少しでも気があるのかもと思った俺が馬鹿だった。
「ほら、手が止まってます。動かしてください。この間にも時間はどんどん過ぎていきますよ?」
「わーってるよ!」
あー・・・頭良くなりたい。
せめて、賢人くらいには・・・
いや、アイツも次元が違う。
聞いたところによると、模試は全国3位取ったことあるとか。
何で俺の周りは天才でモテるやつばっかなんだよ。
「今日はここまでにしましょう。」
「終わったー・・・」
俺は頭も心も疲れて、机に項垂れていた。
「蓮様、お疲れの所失礼します。来週、西園寺様の会社の副社長様の誕生日会を開くそうです。」
「・・・犬塚さん?」
「はい。今年は必ず参加を・・・」
「いや。行かない。
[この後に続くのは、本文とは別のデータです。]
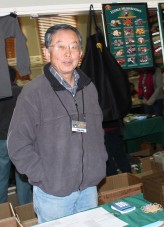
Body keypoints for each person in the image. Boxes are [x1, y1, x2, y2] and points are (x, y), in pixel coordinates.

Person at [7, 24, 108, 223]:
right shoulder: (33, 93)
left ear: (81, 53)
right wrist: (44, 177)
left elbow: (97, 133)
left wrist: (99, 162)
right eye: (60, 46)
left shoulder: (89, 88)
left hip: (89, 188)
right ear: (46, 52)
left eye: (73, 46)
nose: (68, 53)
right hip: (53, 194)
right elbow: (17, 144)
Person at [0, 66, 32, 205]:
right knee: (22, 175)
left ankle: (2, 207)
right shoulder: (22, 91)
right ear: (14, 77)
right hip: (20, 139)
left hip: (2, 140)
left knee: (1, 175)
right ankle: (25, 206)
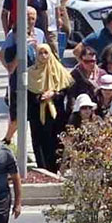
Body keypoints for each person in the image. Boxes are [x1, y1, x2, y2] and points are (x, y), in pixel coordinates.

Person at [0, 7, 44, 144]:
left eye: (33, 18)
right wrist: (10, 70)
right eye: (28, 18)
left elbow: (45, 53)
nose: (30, 21)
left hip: (35, 80)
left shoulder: (40, 33)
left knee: (34, 115)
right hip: (18, 80)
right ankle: (7, 139)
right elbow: (2, 55)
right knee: (17, 116)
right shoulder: (14, 35)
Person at [27, 44, 73, 172]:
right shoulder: (30, 73)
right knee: (39, 143)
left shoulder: (58, 70)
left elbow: (66, 89)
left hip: (56, 114)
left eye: (46, 53)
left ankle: (55, 169)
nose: (43, 56)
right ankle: (43, 169)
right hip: (37, 115)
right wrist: (40, 97)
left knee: (55, 142)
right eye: (40, 53)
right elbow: (26, 94)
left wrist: (54, 94)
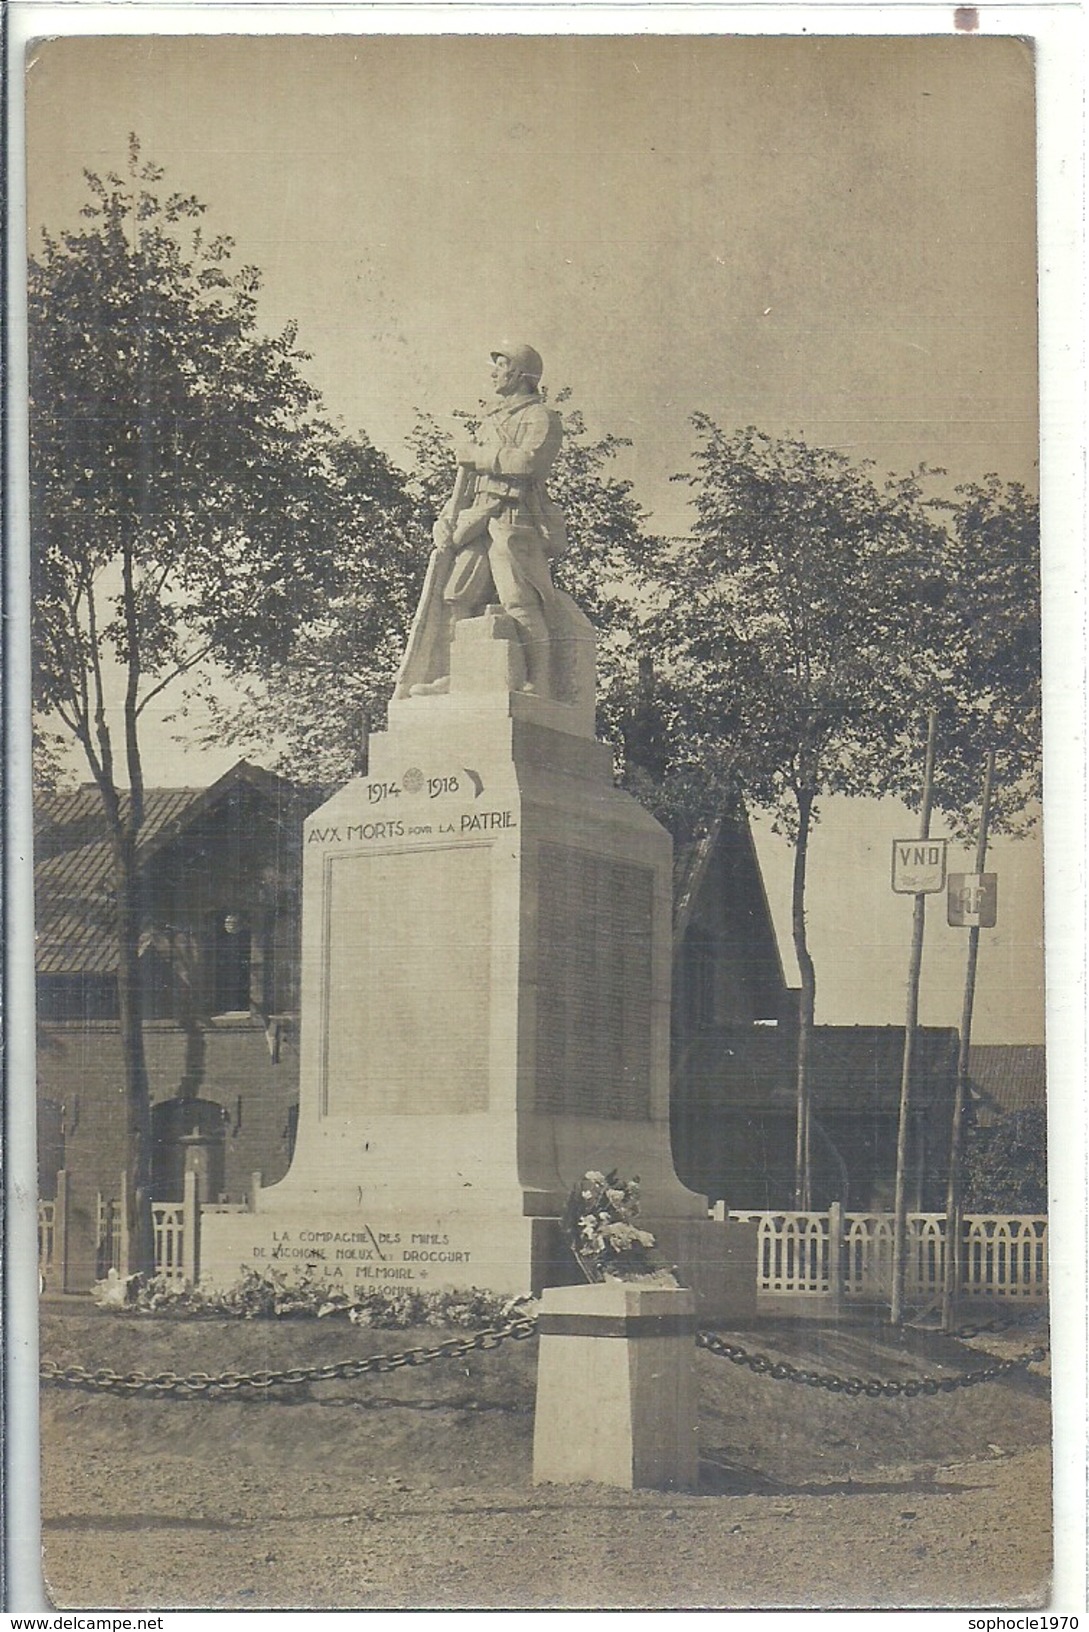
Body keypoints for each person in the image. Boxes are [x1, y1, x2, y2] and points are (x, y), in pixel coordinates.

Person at [405, 343, 567, 698]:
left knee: (518, 600)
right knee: (456, 595)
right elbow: (466, 484)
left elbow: (529, 464)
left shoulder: (540, 418)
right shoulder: (489, 421)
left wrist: (478, 455)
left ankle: (539, 680)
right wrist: (446, 518)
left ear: (521, 373)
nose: (493, 372)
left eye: (501, 365)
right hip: (475, 517)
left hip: (514, 516)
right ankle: (457, 675)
」
「・・・ずっと思ってたのですが、どうしてそんなに避けるのですか?犬塚様の誕生日会は毎年断っていらっしゃいますが・・・」
「嫌なのは嫌。断っといて。」
「ですが、西園寺様から直接手紙が・・・」
お父さん・・・なんでそんなにしつこいんだよ。
「犬塚様の事・・・嫌っているのですか?」
「・・・そんなんじゃない・・・」
「ではどうして?」
「・・・別に行きたくないだけ。」
正直、あの男が怖い。
昔はよく遊んでくれるいい人だった。
大好きだった。
けど、ある日を境にあの人に対して恐怖感を持つようになった。